# [Exercise objective]
Rewrite the text of every row below with "Leia mais" changed to "Saiba mais", keeping everything else the same. Leave the pictures out of your answer.

# [Information given]
---

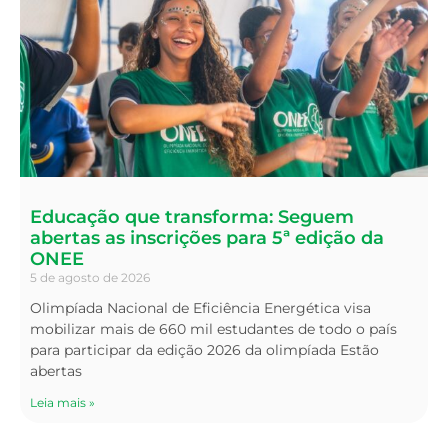
Educação que transforma: Seguem
abertas as inscrições para 5ª edição da
ONEE
5 de agosto de 2026
Olimpíada Nacional de Eficiência Energética visa
mobilizar mais de 660 mil estudantes de todo o país
para participar da edição 2026 da olimpíada Estão
abertas
Leia mais »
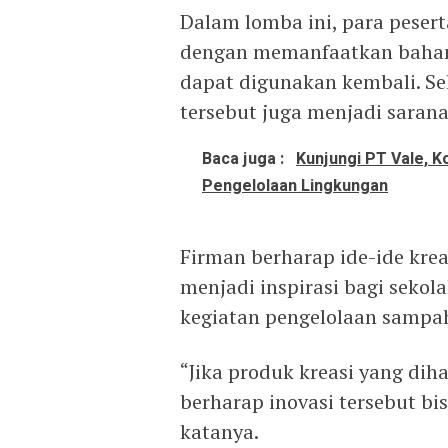
Dalam lomba ini, para peser
dengan memanfaatkan bahan
dapat digunakan kembali. Se
tersebut juga menjadi sarana
Baca juga :
Kunjungi PT Vale, 
Pengelolaan Lingkungan
Firman berharap ide-ide krea
menjadi inspirasi bagi seko
kegiatan pengelolaan sampah
“Jika produk kreasi yang dih
berharap inovasi tersebut bis
katanya.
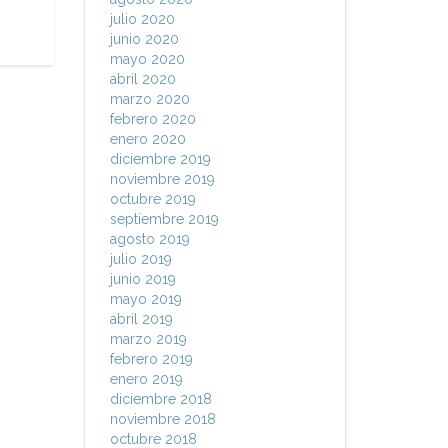
julio 2020
junio 2020
mayo 2020
abril 2020
marzo 2020
febrero 2020
enero 2020
diciembre 2019
noviembre 2019
octubre 2019
septiembre 2019
agosto 2019
julio 2019
junio 2019
mayo 2019
abril 2019
marzo 2019
febrero 2019
enero 2019
diciembre 2018
noviembre 2018
octubre 2018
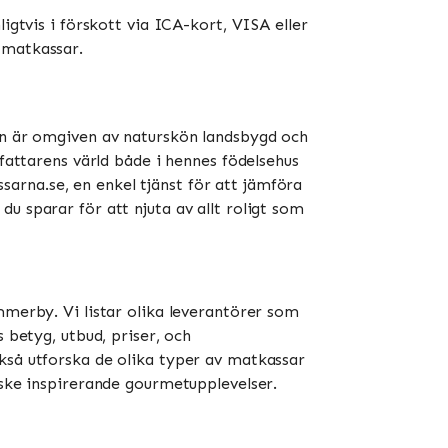
igtvis i förskott via ICA-kort, VISA eller
atkassar​​.
den är omgiven av naturskön landsbygd och
rfattarens värld både i hennes födelsehus
arna.se, en enkel tjänst för att jämföra
u sparar för att njuta av allt roligt som
mmerby. Vi listar olika leverantörer som
 betyg, utbud, priser, och
kså utforska de olika typer av matkassar
nske inspirerande gourmetupplevelser.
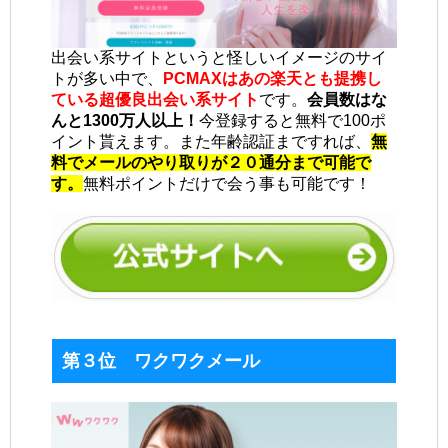
出会い系サイトというと怪しいイメージのサイ
トが多い中で、
PCMAXはあの楽天とも提携し
ている超優良出会い系サイト
です。
会員数はな
んと1300万人以上！
今登録すると無料で100ポ
イント貰えます。また年齢認証まですれば、
無
料でメールのやり取りが２０通分まで可能で
す。
無料ポイントだけで会う事も可能です！
第３位 ワクワクメール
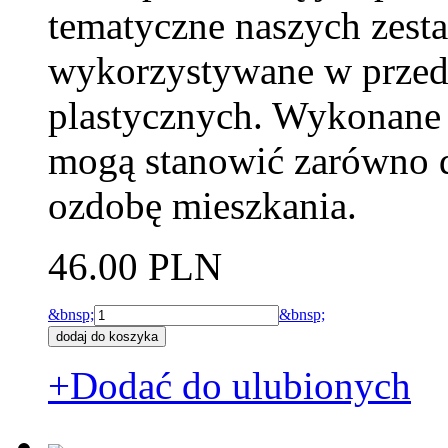
tematyczne naszych zesta
wykorzystywane w przeds
plastycznych. Wykonane 
mogą stanowić zarówno d
ozdobę mieszkania.
46.00 PLN
&bnsp;
&bnsp;
+Dodać do ulubionych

---

# [Task answer]
Educação que transforma: Seguem
abertas as inscrições para 5ª edição da
ONEE
5 de agosto de 2026
Olimpíada Nacional de Eficiência Energética visa
mobilizar mais de 660 mil estudantes de todo o país
para participar da edição 2026 da olimpíada Estão
abertas
Saiba mais »
Dalam lomba ini, para peser
dengan memanfaatkan bahan
dapat digunakan kembali. Se
tersebut juga menjadi sarana
Baca juga :
Kunjungi PT Vale, 
Pengelolaan Lingkungan
Firman berharap ide-ide krea
menjadi inspirasi bagi seko
kegiatan pengelolaan sampah
“Jika produk kreasi yang dih
berharap inovasi tersebut bis
katanya.
julio 2020
junio 2020
mayo 2020
abril 2020
marzo 2020
febrero 2020
enero 2020
diciembre 2019
noviembre 2019
octubre 2019
septiembre 2019
agosto 2019
julio 2019
junio 2019
mayo 2019
abril 2019
marzo 2019
febrero 2019
enero 2019
diciembre 2018
noviembre 2018
octubre 2018
igtvis i förskott via ICA-kort, VISA eller
atkassar​​.
den är omgiven av naturskön landsbygd och
rfattarens värld både i hennes födelsehus
arna.se, en enkel tjänst för att jämföra
u sparar för att njuta av allt roligt som
mmerby. Vi listar olika leverantörer som
 betyg, utbud, priser, och
kså utforska de olika typer av matkassar
nske inspirerande gourmetupplevelser.
出会い系サイトというと怪しいイメージのサイ
トが多い中で、
PCMAXはあの楽天とも提携し
ている超優良出会い系サイト
です。
会員数はな
んと1300万人以上！
今登録すると無料で100ポ
イント貰えます。また年齢認証まですれば、
無
料でメールのやり取りが２０通分まで可能で
す。
無料ポイントだけで会う事も可能です！
第３位 ワクワクメール
tematyczne naszych zesta
wykorzystywane w przeds
plastycznych. Wykonane 
mogą stanowić zarówno d
ozdobę mieszkania.
46.00 PLN
&bnsp;
&bnsp;
+Dodać do ulubionych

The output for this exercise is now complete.